→ **Task item**: Print the records below once again, exactly as they were given.

------------

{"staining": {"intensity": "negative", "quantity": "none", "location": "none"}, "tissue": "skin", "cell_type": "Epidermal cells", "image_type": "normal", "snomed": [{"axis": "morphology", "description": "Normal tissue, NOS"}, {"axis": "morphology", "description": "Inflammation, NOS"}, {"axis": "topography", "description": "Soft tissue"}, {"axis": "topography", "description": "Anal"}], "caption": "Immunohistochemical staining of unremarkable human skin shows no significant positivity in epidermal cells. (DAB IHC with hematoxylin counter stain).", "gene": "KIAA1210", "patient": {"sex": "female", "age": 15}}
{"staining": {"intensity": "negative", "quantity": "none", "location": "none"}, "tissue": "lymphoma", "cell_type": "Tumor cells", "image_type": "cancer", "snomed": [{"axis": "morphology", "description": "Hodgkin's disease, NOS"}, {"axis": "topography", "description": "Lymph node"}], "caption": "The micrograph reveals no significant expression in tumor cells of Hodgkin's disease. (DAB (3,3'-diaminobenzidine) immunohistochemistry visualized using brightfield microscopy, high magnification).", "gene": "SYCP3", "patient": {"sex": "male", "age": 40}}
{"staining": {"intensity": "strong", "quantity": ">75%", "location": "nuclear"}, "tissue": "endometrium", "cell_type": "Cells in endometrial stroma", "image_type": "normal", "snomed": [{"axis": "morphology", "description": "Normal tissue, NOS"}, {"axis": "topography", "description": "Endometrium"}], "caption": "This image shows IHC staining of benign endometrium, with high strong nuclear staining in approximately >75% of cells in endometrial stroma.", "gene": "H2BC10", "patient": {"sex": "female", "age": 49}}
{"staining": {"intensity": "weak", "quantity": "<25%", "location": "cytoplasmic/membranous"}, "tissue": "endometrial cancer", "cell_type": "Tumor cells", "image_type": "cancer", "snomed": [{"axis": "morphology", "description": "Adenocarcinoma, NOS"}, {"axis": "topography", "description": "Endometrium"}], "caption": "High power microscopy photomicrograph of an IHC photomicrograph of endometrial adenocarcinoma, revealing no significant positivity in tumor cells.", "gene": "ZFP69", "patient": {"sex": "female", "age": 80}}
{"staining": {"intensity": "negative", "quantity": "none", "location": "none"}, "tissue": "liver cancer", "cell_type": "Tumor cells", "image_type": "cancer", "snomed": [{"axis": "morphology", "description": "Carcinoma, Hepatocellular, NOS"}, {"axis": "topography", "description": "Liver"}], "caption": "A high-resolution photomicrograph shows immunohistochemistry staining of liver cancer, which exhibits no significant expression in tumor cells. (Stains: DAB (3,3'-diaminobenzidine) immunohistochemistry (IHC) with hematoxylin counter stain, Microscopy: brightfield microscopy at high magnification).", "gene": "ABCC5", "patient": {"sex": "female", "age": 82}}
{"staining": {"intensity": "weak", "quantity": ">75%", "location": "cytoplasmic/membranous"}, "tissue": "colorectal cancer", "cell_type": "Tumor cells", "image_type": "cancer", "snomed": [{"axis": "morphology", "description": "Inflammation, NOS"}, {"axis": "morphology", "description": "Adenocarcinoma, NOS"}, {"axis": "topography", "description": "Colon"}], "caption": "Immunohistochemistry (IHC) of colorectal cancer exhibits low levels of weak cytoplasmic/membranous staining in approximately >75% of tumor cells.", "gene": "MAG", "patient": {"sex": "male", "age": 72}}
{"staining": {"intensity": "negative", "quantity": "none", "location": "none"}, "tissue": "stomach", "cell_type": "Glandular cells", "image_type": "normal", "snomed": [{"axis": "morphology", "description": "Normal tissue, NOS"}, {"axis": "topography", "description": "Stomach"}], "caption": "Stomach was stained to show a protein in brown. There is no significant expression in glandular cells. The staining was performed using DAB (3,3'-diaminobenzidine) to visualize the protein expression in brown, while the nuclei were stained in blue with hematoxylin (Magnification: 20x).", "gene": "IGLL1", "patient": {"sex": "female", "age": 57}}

------------

→ **Exercise response**:
{"staining": {"intensity": "negative", "quantity": "none", "location": "none"}, "tissue": "skin", "cell_type": "Epidermal cells", "image_type": "normal", "snomed": [{"axis": "morphology", "description": "Normal tissue, NOS"}, {"axis": "morphology", "description": "Inflammation, NOS"}, {"axis": "topography", "description": "Soft tissue"}, {"axis": "topography", "description": "Anal"}], "caption": "Immunohistochemical staining of unremarkable human skin shows no significant positivity in epidermal cells. (DAB IHC with hematoxylin counter stain).", "gene": "KIAA1210", "patient": {"sex": "female", "age": 15}}
{"staining": {"intensity": "negative", "quantity": "none", "location": "none"}, "tissue": "lymphoma", "cell_type": "Tumor cells", "image_type": "cancer", "snomed": [{"axis": "morphology", "description": "Hodgkin's disease, NOS"}, {"axis": "topography", "description": "Lymph node"}], "caption": "The micrograph reveals no significant expression in tumor cells of Hodgkin's disease. (DAB (3,3'-diaminobenzidine) immunohistochemistry visualized using brightfield microscopy, high magnification).", "gene": "SYCP3", "patient": {"sex": "male", "age": 40}}
{"staining": {"intensity": "strong", "quantity": ">75%", "location": "nuclear"}, "tissue": "endometrium", "cell_type": "Cells in endometrial stroma", "image_type": "normal", "snomed": [{"axis": "morphology", "description": "Normal tissue, NOS"}, {"axis": "topography", "description": "Endometrium"}], "caption": "This image shows IHC staining of benign endometrium, with high strong nuclear staining in approximately >75% of cells in endometrial stroma.", "gene": "H2BC10", "patient": {"sex": "female", "age": 49}}
{"staining": {"intensity": "weak", "quantity": "<25%", "location": "cytoplasmic/membranous"}, "tissue": "endometrial cancer", "cell_type": "Tumor cells", "image_type": "cancer", "snomed": [{"axis": "morphology", "description": "Adenocarcinoma, NOS"}, {"axis": "topography", "description": "Endometrium"}], "caption": "High power microscopy photomicrograph of an IHC photomicrograph of endometrial adenocarcinoma, revealing no significant positivity in tumor cells.", "gene": "ZFP69", "patient": {"sex": "female", "age": 80}}
{"staining": {"intensity": "negative", "quantity": "none", "location": "none"}, "tissue": "liver cancer", "cell_type": "Tumor cells", "image_type": "cancer", "snomed": [{"axis": "morphology", "description": "Carcinoma, Hepatocellular, NOS"}, {"axis": "topography", "description": "Liver"}], "caption": "A high-resolution photomicrograph shows immunohistochemistry staining of liver cancer, which exhibits no significant expression in tumor cells. (Stains: DAB (3,3'-diaminobenzidine) immunohistochemistry (IHC) with hematoxylin counter stain, Microscopy: brightfield microscopy at high magnification).", "gene": "ABCC5", "patient": {"sex": "female", "age": 82}}
{"staining": {"intensity": "weak", "quantity": ">75%", "location": "cytoplasmic/membranous"}, "tissue": "colorectal cancer", "cell_type": "Tumor cells", "image_type": "cancer", "snomed": [{"axis": "morphology", "description": "Inflammation, NOS"}, {"axis": "morphology", "description": "Adenocarcinoma, NOS"}, {"axis": "topography", "description": "Colon"}], "caption": "Immunohistochemistry (IHC) of colorectal cancer exhibits low levels of weak cytoplasmic/membranous staining in approximately >75% of tumor cells.", "gene": "MAG", "patient": {"sex": "male", "age": 72}}
{"staining": {"intensity": "negative", "quantity": "none", "location": "none"}, "tissue": "stomach", "cell_type": "Glandular cells", "image_type": "normal", "snomed": [{"axis": "morphology", "description": "Normal tissue, NOS"}, {"axis": "topography", "description": "Stomach"}], "caption": "Stomach was stained to show a protein in brown. There is no significant expression in glandular cells. The staining was performed using DAB (3,3'-diaminobenzidine) to visualize the protein expression in brown, while the nuclei were stained in blue with hematoxylin (Magnification: 20x).", "gene": "IGLL1", "patient": {"sex": "female", "age": 57}}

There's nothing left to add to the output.